Awalnya Sujanarko menyebutkan banyaknya kasus korupsi mangkrak di kejaksaan ataupun KPK. Kasus-kasus yang mangkrak itu bisa jadi memiliki potensi kerugian negara yang besar dan hal itu disebut Sujanarko seharusnya bisa diatasi dengan konsep plea bargaining.
"Tentu, khususnya kejaksaan dan KPK, sebetulnya ada daftar tunggu kasus ditangani dan kira-kira dari jaksa dan KPK ada daftar siapa saja, potensi kerugian seperti apa. Lima tahun lalu, saya dapat informasi dari internal KPK yang menyampaikan ada koruptor yang sedang stay di Singapura ingin mengembalikan uang Rp 5 triliun tapi mekanisme itu tidak ada gimana supaya dia tidak dibawa ke pengadilan, tapi ganti rugi segitu," ucap Sujanarko saat tes wawancara dan uji publik di gedung Kemensetneg, Jakarta Pusat, Kamis (29/8/2019).
SCROLL TO CONTINUE WITH CONTENT
"Ini tentu tidak di KPK karena pasti nabrak hukum acara kita.
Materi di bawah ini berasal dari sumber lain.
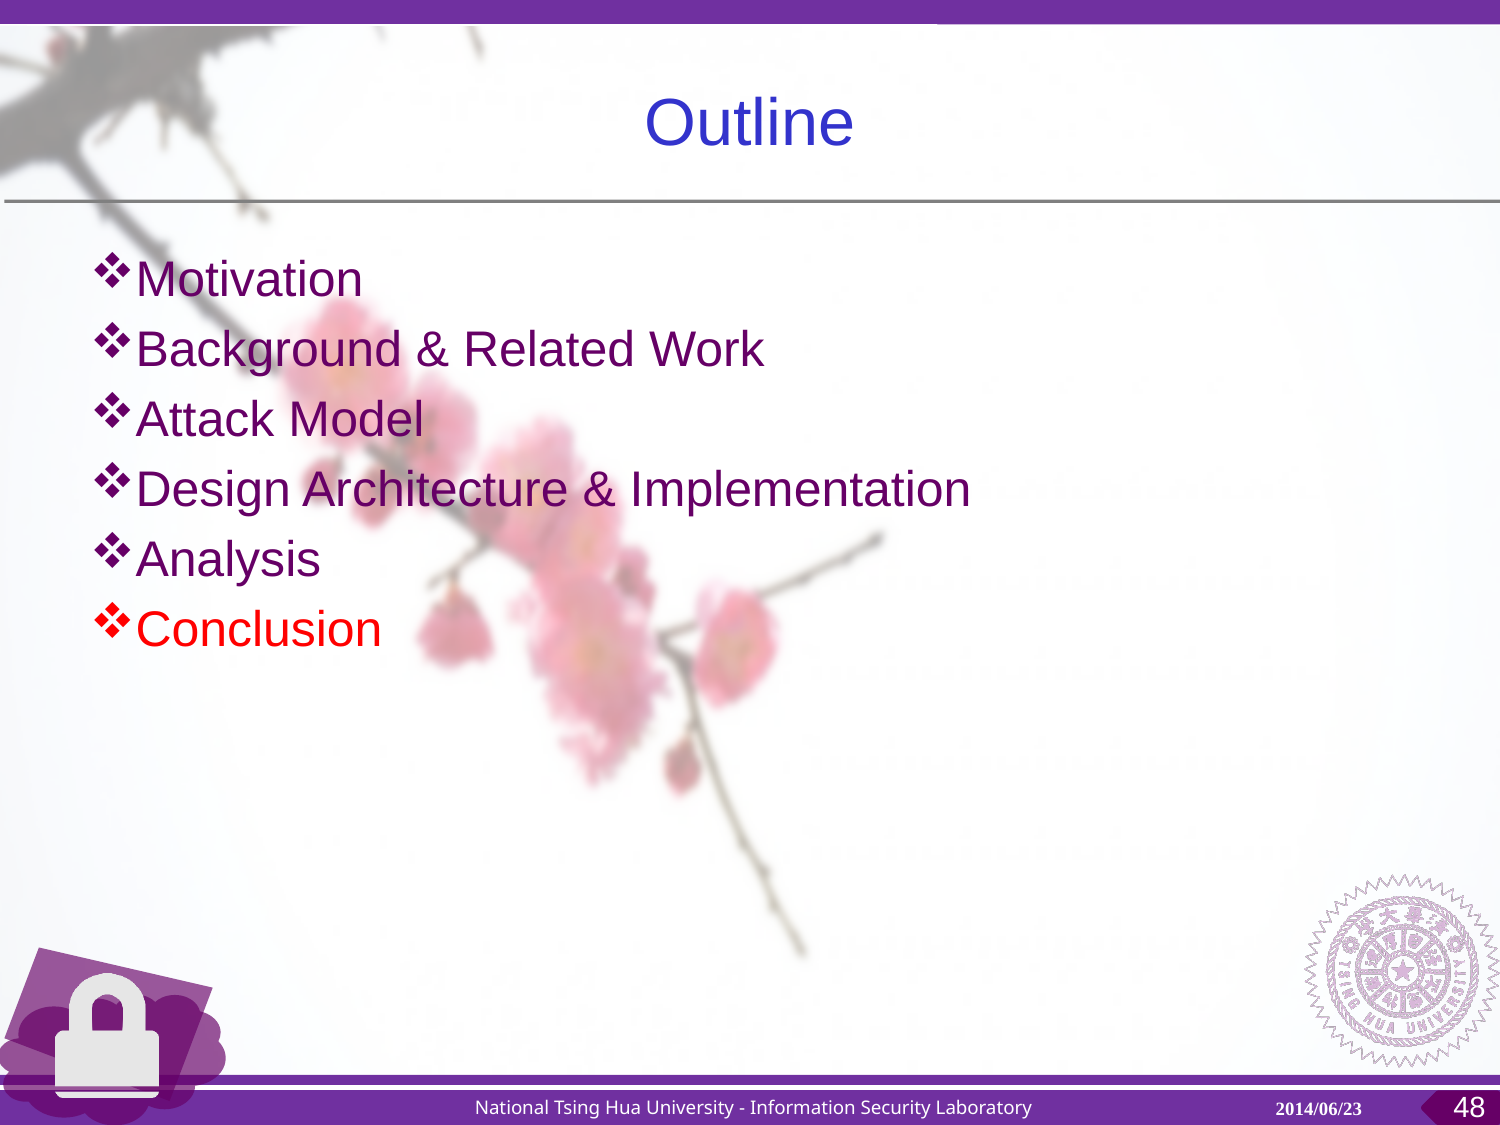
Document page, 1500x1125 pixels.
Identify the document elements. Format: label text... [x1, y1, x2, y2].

slide_number 48 [1436, 1088, 1500, 1123]
list Motivation Background & Related Work Attack Model Design Architecture & Implementation Analysis Conclusion [75, 238, 1425, 1005]
title Outline [75, 38, 1425, 200]
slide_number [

Maka instrumennya perlu. Detailnya nggak tahu saya tapi kumpulkan expert untuk drafting perlu terkait penundaan pidana melalui plea bargaining itu," sebut Sujanarko, yang sudah 15 tahun bekerja di KPK.
Luhut Pangaribuan, yang dihadirkan sebagai panelis, memberikan tanggapan. Dia menanyakan cara Sujanarko mewujudkan konsep itu apabila nantinya terpilih menduduki jabatan tertinggi di KPK yang sifatnya kolektif kolegial.
"Ini program saudara bersama pimpinan lain tentu kolektif kolegial. Konsekuensinya akan mengubah Undang-Undang KPK?" tanya Luhut.
"Ini yang sangat krusial. Ada rekomendasi PBB tapi sampai hari ini nggak bisa ditindaklanjuti. Banyak hal-hal yang menurut PBB bermasalah di masalah hukum kita. Tentu kalau ada jaminan UU KPK lebih baik akan kita dukung," jawab Sujanarko, yang saat ini menjabat Direktur Pembinaan Jaringan Kerja Antar-Komisi dan Instansi (PJKAKI) di KPK.